Movie Scene: Keep on runnin!

Stephen King is certainly having a year. The master of horror has had not one, but three of his works adapted for the big screen and not one of them out-and-out horror. Firstly there was ‘The Life of Chuck,’ followed most recently by ‘The Long Walk’ and this week sees ‘The Running Man’ make a return to cinemas (not the Arnie one).

Helmed by Edgar Wright, this adaptation cleves closer to the source material. This time Ben Richards (Glen Powell) is a husband and father living with his family in a totalitarian America. Blacklisted from government work, Richards’s child is sick so he goes to the games network building in an attempt to win money.
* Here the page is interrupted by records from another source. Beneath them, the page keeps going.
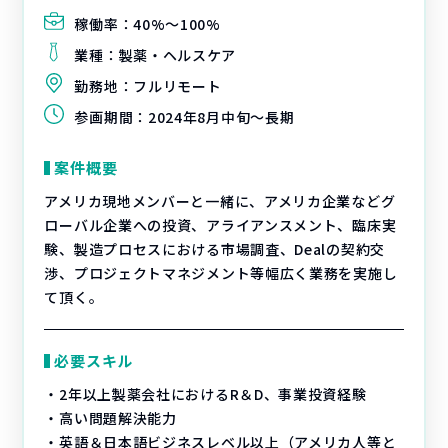
稼働率：
40%〜100%
業種：
製薬・ヘルスケア
勤務地：
フルリモート
参画期間：
2024年8月中旬～長期
案件概要
アメリカ現地メンバーと一緒に、アメリカ企業などグ
ローバル企業への投資、アライアンスメント、臨床実
験、製造プロセスにおける市場調査、Dealの契約交
渉、プロジェクトマネジメント等幅広く業務を実施し
て頂く。
必要スキル
・2年以上製薬会社におけるR＆D、事業投資経験
・高い問題解決能力
・英語＆日本語ビジネスレベル以上（アメリカ人等と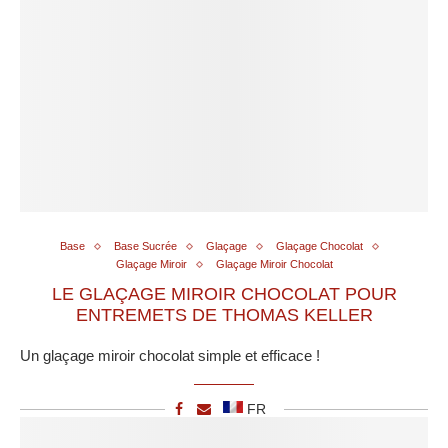
Base
Base Sucrée
Glaçage
Glaçage Chocolat
Glaçage Miroir
Glaçage Miroir Chocolat
LE GLAÇAGE MIROIR CHOCOLAT POUR
ENTREMETS DE THOMAS KELLER
Un glaçage miroir chocolat simple et efficace !
FR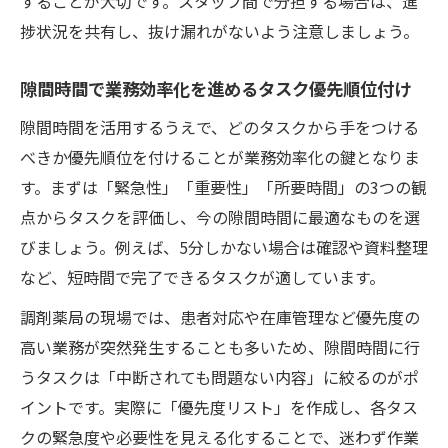
することが大切です。スタッフ間で分担する場合は、進
捗状況を共有し、抜け漏れがないよう注意しましょう。
隙間時間で業務効率化を進めるタスク優先順位付け
隙間時間を活用するうえで、どのタスクから手をつける
べきか優先順位を付けることが業務効率化の鍵となりま
す。まずは「緊急性」「重要性」「所要時間」の3つの観
点からタスクを評価し、今の隙間時間に最適なものを選
びましょう。例えば、5分しかない場合は確認や資料整理
など、短時間で完了できるタスクが適しています。
調剤薬局の現場では、患者対応や在庫管理など優先度の
高い業務が突然発生することも多いため、隙間時間に行
うタスクは「中断されても問題ない内容」に絞るのがポ
イントです。実際に「優先度リスト」を作成し、各タス
クの緊急度や必要性を見える化することで、迷わず作業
Unwittingly, Richards gets entered into The Running Man, a game where three supposed ne’er-do-well’s (in this case Katy O’Brian’s Laughlin and Martin Herilhy’s Jansky) have to survive in the world for 30 days while being hunted by the public and trained killers, helmed by McCone (Lee Pace). If they survive, they win one billion new American dollars.

Anyone with fond(ish) memories of the 1987 version will find this new adaptation a significant upgrade. Kept is the idea of the game itself but gone are the cartpoonish villains, silly costumes, wry quips and the ‘one setting’ use. Wright locates the film in the grimy, dirty and unfair world of Co-Op City where the have-nots live in grey boxes in huge highrises, something reminiscent of The Matrix’s Zion or Blade Runner; a place where those desperate for cash will literally die for it.

Wasting little time, the film quickly introduces us to slimy TV producer Dan Killian (Josh Brolin on cracking form) who manipulates Ben into signing up for the show and, just as quickly puts him in front of the baying crowd, egged on by host Bobby ‘T’ (Colman Domingo, also having a ball) before literally being thrown to the wolves; the longer they remain hidden, the more the contestants win.

Wright does a great job mixing action sequences with the novel’s timely themes of class struggle, media manipulation AKA ‘fake news’, the unfair distribution of resources and the commodification of human life. This happens through dialogue and a cadre of characters including Daniel Ezra’s downtrodden fixer, Michael Cera’s rebel and Emilia Jones’s hostage. It’s a slickly-pulled together package with charisma magnet Powell at its centre; a good man who just wants to keep his child from being sick. If I have a problem with him its that we never really get the idea that he’s just an ordinary bloke; theres something Bourne-esque about the character; he has the anger of a downtrodden man but never the desperation. Also, Powell forgets to rely on his own acting chops and falls into a Tom Cruise impression in terms of mannerisms and speech patterns on more than one occasion.

There’s also a great deal of humour through the use of Ezra’s videos raging against the machine, a nice-if-unexpected nod to Arnie, Cera’s and Powell’s performances. The ending, which does deviate from the novel, goes full-on action before reaching a lovely satisfying ending.

The most fun King adaptation of 2025, ‘The Running Man’ is a welcome a change from the mysticism of ‘Chuck’ and sheer depressive nature of ‘Walk’ and has legs to run with the best of 2025.